No había premio por ser la primera pareja en abandonar la sala al acabar la película, ni María y Emilio tenían especial prisa por salir. Pero, en comparación con la premura con la que ambos alcanzaron la calle, el resto de los espectadores tardaron tiempo en abandonar sus localidades. El grueso de aquella reunión de tortolitos se había dedicado en mayor medida a los arrumacos y rozamientos que a presenciar el estreno. La bibliotecaria y el periodista, que no se habían tocado ni siquiera en busca de resguardo mutuo durante las escenas más escalofriantes, no necesitaban recomponer sus atuendos o su maquillaje, como estaban haciendo los demás asistentes.

De camino hacia ningún lugar previsto, María se confesó aturdida por la historia del doctor Mabuse. La maldad gratuita y el ejercicio vil de una criminalidad disciplinada por el mero placer de destruir le resultaban vomitivos. Sin embargo, a Emilio le había entusiasmado el ambiente degradado que envolvía a aquellos delincuentes y la elegancia con la que vestía sus trajes el protagonista, incluso después de pasar por un chapuzón en el que, no lo podía negar, la chica había salido mucho más favorecida gracias al vestido que la humedad ciñó de modo lúbrico a su piel. En esto, María se detuvo ante su amigo y le pidió un momento de atenta escucha.

—No puedo callarlo más. He estado investigando sobre ese asunto que me contaste: el asesinato del muchacho en plena calle. Resulta que, desde hace semanas, echaba en falta a una joven que acudía con frecuencia a la biblioteca para consultar antiguas ediciones sobre medicina oriental.

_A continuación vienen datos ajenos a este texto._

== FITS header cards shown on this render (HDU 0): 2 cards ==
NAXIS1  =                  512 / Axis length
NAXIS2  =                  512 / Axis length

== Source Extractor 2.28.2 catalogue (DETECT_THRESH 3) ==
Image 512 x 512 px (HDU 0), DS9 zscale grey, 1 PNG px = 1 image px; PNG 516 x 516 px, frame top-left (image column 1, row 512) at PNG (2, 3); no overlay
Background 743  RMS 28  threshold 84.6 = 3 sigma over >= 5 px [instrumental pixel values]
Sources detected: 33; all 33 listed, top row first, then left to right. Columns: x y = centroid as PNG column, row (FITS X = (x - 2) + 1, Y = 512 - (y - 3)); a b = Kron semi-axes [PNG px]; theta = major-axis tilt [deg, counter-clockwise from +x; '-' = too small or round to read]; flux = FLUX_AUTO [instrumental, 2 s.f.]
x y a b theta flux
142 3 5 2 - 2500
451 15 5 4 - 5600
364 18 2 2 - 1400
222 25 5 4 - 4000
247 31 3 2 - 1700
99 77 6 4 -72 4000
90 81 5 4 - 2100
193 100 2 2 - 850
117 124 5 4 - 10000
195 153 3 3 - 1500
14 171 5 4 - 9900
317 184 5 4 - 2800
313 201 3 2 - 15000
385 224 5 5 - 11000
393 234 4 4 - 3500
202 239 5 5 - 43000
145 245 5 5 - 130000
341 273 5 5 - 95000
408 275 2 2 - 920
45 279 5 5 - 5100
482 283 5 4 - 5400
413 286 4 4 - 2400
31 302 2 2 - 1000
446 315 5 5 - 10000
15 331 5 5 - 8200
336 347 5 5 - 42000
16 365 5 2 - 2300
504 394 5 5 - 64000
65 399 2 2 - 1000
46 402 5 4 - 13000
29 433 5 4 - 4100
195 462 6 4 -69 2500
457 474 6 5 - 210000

Solía venir acompañada, por lo que busqué las fichas y encontré el nombre de los dos: Ramón Panal y Marta Miranda-Fábregas. ¡Eran ellos! —afirmó, con los ojos muy abiertos—. Cada semana acuden a la sala de lectura muchos estudiantes de Medicina, algunos sólo buscan un lugar silencioso para repasar, otros necesitan documentación para sus trabajos…

—¿Y…? —preguntó Emilio.

—Ayer vino una chica a la que inmediatamente recordé hablando con ellos. Me tomé el atrevimiento de preguntarle por Marta y por Ramón. Su expresión amable se desdibujó cuando los mencioné. ¡Era amiga íntima de Marta! No fue capaz de contener las lágrimas cuando me contó algunas cosas que deberías saber.

Emilio no quiso parecer inoportuno con las muchas preguntas que le quemaban en la garganta. Presentía que sería innecesario hacerlas.

—Me contó —continuó María— que Marta estaba en estado, un embarazo incipiente que desencadenó el repudio de una familia de católicos recalcitrantes y supuso el final de sus estudios. Cierto día tuvo cita con el médico y desde entonces la joven no la ha vuelto a ver, tan sólo ha recibido alguna llamada esporádica.

—¿Y sabes de qué médico se trataba?

—Sí, pero ahórrate la visita: ya he estado allí. Se trata de un especialista en ginecología, aunque por el modo en que me recibió, y sobre todo por las preguntas que me hizo, me di cuenta de que atiende a mujeres que no quieren seguir adelante con la gestación.